En una sola ocasión he coincidido con Pérez, el Bigotes. Y acudió a saludarme con desmedida efusión. Yo ignoraba que se llamaba Álvaro, se apellidaba Pérez, se le motejara como el Bigotes, y viviera en Valencia. Se acercó a mí, y me abrazó. Fue en el Club Siglo XXI, donde se celebraba uno de los habituales coñazos equidistantes que organizan las Segrelles. Creo recordar que se trataba de una conferencia de José Bergareche, recién nombrado consejero-delegado de ABC, que era mi periódico. José Antonio Zarzalejos, el entonces director de ABC, nos rogó a los columnistas nuestra presencia, y yo perdí el tiempo pero me presenté, si bien no aguanté en el salón de conferencias la homilía de Bergareche de la A a la Z. En la C, me incorporé y me instalé en el bar. Y en el bar estaba el Bigotes, que me abrazó. Intento ser medido en mis gestos. Jamás había abrazado, y menos aún, experimentado la sensación de ser abrazado por un desconocido. Su aspecto era peculiar, inmerso en el más alto grado de la cursilería. «Este tipo es un fresco», me dije. Me elogió, me puso por las nubes, y a Dios gracias, otro desertor de la prédica de Bergareche, un desertor de categoría, Antonio Mingote, me rescató. Mingote, que tampoco conocía al Bigotes, fue calurosamente abrazado. «¡Qué chico más cariñoso!», me comentó en plena huida a toda pastilla rumbo a la calle de Juan Ramón Jiménez.

El abrazador tiene menos dignidad que el agradador de Jerez o el Puerto. El agradador sólo tiene un objetivo. Agradar al que le alquila su agrado durante una noche de copas o de flamenco. El abrazador, de acuerdo con la experiencia vivida y compartida con Mingote, abraza con emotividad a cualquiera, y si ese cualquiera es observador, su emoción no le emociona, sino al revés. Cuando me fui enterando de lo de la Gürtel, me alegré sobremanera de no haber sido abrazado por el Bigotes en una segunda ocasión.

Si Francisco Camps ha cometido un delito, y de alta gravedad, es el de haber confiado e intimado con un tipo como Pérez, que no engaña a nadie, porque desde la lejanía, se advierte que se trata de un fresco como la copa de un pino.

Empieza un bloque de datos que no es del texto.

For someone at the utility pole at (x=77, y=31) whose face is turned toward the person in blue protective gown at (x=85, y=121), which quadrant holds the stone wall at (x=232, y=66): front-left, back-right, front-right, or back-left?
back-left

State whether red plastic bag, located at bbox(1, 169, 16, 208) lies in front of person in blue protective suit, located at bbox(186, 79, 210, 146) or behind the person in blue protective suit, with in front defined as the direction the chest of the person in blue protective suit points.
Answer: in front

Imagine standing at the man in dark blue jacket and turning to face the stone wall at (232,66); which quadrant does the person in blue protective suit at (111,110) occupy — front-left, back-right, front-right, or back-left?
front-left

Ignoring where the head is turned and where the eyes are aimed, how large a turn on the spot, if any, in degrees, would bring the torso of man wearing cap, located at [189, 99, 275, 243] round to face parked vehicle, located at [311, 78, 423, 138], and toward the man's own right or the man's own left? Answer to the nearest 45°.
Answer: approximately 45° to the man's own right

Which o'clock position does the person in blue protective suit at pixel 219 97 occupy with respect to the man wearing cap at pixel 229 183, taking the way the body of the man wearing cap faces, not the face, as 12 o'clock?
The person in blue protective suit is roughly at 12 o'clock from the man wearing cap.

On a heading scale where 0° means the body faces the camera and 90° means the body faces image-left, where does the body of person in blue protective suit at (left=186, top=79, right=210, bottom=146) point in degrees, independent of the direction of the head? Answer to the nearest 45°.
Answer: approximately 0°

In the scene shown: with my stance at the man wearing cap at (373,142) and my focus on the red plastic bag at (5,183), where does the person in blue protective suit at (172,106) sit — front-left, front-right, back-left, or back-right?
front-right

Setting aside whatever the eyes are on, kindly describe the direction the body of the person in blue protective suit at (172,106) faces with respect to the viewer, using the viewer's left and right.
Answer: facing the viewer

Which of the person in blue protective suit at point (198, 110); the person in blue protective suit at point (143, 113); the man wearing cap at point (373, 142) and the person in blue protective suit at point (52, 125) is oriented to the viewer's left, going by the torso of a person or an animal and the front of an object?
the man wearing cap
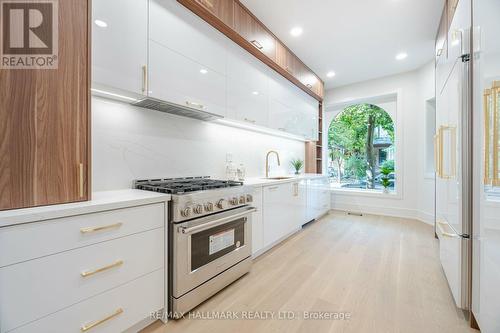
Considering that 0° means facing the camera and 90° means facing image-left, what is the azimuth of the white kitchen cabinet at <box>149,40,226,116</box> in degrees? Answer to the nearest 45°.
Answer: approximately 315°

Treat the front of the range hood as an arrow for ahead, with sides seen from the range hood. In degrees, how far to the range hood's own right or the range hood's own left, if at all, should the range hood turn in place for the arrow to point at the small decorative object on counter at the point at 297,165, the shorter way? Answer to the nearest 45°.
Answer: approximately 90° to the range hood's own left

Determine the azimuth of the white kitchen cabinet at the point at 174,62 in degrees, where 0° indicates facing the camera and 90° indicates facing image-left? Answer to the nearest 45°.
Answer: approximately 315°

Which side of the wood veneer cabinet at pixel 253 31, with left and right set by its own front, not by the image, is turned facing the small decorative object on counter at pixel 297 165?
left

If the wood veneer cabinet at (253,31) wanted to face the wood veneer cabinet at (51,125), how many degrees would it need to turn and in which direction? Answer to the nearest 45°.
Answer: approximately 90° to its right

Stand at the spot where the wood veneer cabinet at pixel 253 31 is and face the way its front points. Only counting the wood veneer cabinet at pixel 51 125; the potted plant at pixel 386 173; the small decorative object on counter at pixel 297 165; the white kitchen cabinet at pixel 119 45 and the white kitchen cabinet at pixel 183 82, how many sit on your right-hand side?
3
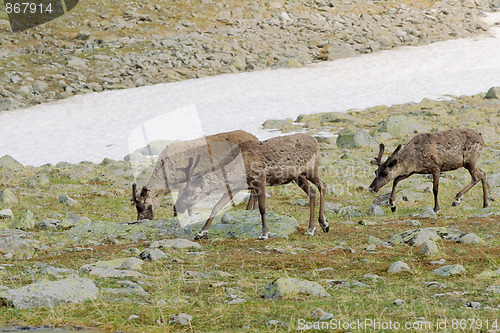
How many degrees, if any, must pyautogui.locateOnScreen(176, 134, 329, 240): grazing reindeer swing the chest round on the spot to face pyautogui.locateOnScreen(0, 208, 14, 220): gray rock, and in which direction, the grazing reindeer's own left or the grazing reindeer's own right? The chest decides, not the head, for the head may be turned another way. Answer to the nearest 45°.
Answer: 0° — it already faces it

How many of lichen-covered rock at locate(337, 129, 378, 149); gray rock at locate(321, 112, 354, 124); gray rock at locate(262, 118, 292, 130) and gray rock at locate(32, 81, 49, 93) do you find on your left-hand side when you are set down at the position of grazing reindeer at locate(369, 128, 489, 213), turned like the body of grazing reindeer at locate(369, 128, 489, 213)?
0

Ese, y no otro, ha sido el delito cometido con reiteración y alevosía por Francisco Camps. Claro, que un personaje tan serio y displicente como José María Aznar invitó a Correa y al Bigotes a la boda de su hija en El Escorial. Correa, de chaqué y por la Lonja escurialense, recordaba a Michael Corleone en El Padrino III a su llegada a la Santa Sede. Y si Aznar no preguntó quién era ese tipo, Camps no puede ser culpable de no intuir la catadura del Bigotes.

Francisco Camps, inocente y absuelto –no hay otra salida– en su décima comparecencia ante la Justicia. Francisco Camps, culpable de no haber interpretado el peligro de los abrazos del Bigotes.